Congrats to all who qualified!!!
I have to admit that I couldn’t help but think that the Top 20 is going to take a really long time this year. 😅


----------



## diane0905 (Aug 20, 2010)

Nice! Congratulations!!


----------



## cwag (Apr 25, 2017)

Thanks for posting this. I looked some of them up on K9 Data and they are gorgeous! Special congratulations to "our" Prism. I don't know if there are any other regular forum member's dogs listed. I would love to go see this.


----------



## diane0905 (Aug 20, 2010)

cwag said:


> Thanks for posting this. I looked some of them up on K9 Data and they are gorgeous! Special congratulations to "our" Prism. I don't know if there are any other regular forum member's dogs listed. I would love to go see this.


I would love to attend also! I looked up Robin's dog. Gorgeous!
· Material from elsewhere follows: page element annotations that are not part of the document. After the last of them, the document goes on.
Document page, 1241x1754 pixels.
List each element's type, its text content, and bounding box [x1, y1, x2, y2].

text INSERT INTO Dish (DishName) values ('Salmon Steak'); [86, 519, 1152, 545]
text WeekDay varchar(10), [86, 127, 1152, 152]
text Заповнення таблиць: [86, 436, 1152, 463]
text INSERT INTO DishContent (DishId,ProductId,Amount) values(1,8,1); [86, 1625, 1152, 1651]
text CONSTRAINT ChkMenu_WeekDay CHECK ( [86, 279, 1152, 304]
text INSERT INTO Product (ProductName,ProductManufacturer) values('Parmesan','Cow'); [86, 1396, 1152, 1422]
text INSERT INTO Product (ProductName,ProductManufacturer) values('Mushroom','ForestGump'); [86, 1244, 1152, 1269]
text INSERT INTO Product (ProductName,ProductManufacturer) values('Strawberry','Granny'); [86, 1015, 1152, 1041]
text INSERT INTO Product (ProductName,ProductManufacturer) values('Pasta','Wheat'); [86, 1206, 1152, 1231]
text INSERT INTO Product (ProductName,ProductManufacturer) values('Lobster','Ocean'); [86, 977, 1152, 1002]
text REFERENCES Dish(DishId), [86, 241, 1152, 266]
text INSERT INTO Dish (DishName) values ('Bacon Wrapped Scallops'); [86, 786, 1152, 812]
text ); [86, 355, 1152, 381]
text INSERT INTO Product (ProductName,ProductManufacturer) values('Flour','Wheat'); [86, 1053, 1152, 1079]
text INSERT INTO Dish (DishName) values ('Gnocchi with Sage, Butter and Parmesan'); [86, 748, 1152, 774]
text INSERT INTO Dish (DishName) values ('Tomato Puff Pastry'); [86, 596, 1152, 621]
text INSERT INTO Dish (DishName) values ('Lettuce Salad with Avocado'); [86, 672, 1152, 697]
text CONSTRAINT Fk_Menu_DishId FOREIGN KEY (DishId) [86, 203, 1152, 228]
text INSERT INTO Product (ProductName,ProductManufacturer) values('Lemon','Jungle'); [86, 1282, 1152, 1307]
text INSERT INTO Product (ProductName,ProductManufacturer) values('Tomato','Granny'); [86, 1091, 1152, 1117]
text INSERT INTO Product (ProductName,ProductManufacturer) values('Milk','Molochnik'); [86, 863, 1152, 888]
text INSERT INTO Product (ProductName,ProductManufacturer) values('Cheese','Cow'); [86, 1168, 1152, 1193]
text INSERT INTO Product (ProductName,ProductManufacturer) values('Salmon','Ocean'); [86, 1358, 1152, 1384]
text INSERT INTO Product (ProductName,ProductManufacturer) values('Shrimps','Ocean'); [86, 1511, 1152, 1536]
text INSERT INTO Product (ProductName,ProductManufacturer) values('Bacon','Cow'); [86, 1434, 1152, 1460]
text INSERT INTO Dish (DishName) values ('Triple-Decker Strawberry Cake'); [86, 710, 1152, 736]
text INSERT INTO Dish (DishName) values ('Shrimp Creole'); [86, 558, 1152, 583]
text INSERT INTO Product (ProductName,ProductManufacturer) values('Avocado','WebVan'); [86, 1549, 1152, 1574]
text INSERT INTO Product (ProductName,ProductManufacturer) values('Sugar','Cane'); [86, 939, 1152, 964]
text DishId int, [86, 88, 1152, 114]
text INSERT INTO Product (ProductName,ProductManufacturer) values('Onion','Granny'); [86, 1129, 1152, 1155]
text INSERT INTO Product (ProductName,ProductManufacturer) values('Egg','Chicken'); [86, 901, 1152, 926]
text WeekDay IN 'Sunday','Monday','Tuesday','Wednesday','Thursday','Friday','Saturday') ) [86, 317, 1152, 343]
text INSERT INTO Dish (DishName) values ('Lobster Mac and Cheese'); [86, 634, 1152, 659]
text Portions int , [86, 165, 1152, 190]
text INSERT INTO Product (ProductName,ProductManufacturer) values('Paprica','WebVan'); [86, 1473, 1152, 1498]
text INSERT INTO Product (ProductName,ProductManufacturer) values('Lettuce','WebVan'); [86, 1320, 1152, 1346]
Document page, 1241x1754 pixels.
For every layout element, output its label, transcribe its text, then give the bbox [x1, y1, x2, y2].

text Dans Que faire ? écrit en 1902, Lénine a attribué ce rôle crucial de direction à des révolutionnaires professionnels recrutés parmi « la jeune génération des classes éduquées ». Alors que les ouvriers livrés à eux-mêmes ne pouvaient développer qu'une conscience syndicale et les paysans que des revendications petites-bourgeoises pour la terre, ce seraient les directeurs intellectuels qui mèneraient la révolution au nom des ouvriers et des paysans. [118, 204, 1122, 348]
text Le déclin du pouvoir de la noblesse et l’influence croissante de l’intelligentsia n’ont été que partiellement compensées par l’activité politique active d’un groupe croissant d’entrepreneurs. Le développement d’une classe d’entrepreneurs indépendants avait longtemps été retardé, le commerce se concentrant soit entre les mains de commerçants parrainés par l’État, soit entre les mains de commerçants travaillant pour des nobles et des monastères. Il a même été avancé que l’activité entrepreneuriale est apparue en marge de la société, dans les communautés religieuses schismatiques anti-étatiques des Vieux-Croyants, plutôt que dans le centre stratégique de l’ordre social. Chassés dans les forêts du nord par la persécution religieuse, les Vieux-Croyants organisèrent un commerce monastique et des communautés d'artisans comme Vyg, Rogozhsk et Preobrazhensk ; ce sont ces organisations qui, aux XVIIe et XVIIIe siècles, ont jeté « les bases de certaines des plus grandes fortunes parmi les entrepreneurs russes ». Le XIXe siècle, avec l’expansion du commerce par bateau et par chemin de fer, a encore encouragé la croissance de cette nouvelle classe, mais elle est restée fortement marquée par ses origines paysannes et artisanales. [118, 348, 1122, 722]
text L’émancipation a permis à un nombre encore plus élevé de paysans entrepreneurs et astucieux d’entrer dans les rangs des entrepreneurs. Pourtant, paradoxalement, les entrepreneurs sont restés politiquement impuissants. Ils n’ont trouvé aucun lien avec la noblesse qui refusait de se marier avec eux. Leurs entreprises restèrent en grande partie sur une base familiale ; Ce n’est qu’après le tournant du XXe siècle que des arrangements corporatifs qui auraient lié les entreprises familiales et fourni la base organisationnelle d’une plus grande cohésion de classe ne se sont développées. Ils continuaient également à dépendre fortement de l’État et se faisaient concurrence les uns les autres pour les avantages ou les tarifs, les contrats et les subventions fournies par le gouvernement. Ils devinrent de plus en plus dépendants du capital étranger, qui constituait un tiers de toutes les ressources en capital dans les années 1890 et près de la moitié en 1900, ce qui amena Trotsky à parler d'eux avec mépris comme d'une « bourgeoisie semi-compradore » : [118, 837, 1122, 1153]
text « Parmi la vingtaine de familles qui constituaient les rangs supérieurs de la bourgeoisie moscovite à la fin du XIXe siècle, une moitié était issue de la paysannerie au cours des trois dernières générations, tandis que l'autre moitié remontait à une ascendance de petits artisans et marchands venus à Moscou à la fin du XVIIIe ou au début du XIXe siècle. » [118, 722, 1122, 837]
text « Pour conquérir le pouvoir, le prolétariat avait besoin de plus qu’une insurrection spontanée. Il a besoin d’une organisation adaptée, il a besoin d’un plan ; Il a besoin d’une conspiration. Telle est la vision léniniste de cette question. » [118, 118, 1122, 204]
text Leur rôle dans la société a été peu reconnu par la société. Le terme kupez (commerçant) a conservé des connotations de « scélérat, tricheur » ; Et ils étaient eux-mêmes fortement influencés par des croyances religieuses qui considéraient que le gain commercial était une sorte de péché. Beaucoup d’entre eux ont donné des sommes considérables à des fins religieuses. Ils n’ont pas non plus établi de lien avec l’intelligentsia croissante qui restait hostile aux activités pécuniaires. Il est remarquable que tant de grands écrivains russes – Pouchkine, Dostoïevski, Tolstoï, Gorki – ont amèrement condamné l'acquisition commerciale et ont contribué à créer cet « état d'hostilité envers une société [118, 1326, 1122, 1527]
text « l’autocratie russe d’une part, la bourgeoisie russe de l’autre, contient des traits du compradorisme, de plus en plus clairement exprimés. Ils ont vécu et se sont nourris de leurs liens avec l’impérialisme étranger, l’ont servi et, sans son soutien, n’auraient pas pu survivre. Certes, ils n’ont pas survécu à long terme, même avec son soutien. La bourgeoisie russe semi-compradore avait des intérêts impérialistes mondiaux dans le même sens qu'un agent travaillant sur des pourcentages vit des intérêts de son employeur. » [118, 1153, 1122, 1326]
That launched Brian (hubby) and me into a discussion about Logan's beauty (Typical parents. )


----------



## Prism Goldens (May 27, 2011)

Thank you! And Logan is related to Geode - Logan's dam is Geode's dam's great niece.


----------



## Megora (Jun 7, 2010)

Prism Goldens said:


> Thank you! And Logan is related to Geode - Logan's dam is Geode's dam's great niece.


Who is the #3 golden in the country. 



New-Statistics


----------



## Prism Goldens (May 27, 2011)

yes he is! Not showing the last few weeks moved him down from 2nd. Oh my- lol! 
I'm so thrilled.


----------



## gr56 (May 11, 2019)

Congrats everyone!


----------



## pawsnpaca (Nov 11, 2014)

Congrats to all the owners and breeders, and especially to Prism! I was also happy to see a couple of dogs with a variety of “working” titles ... Love to see proof of both brains and beauty!


----------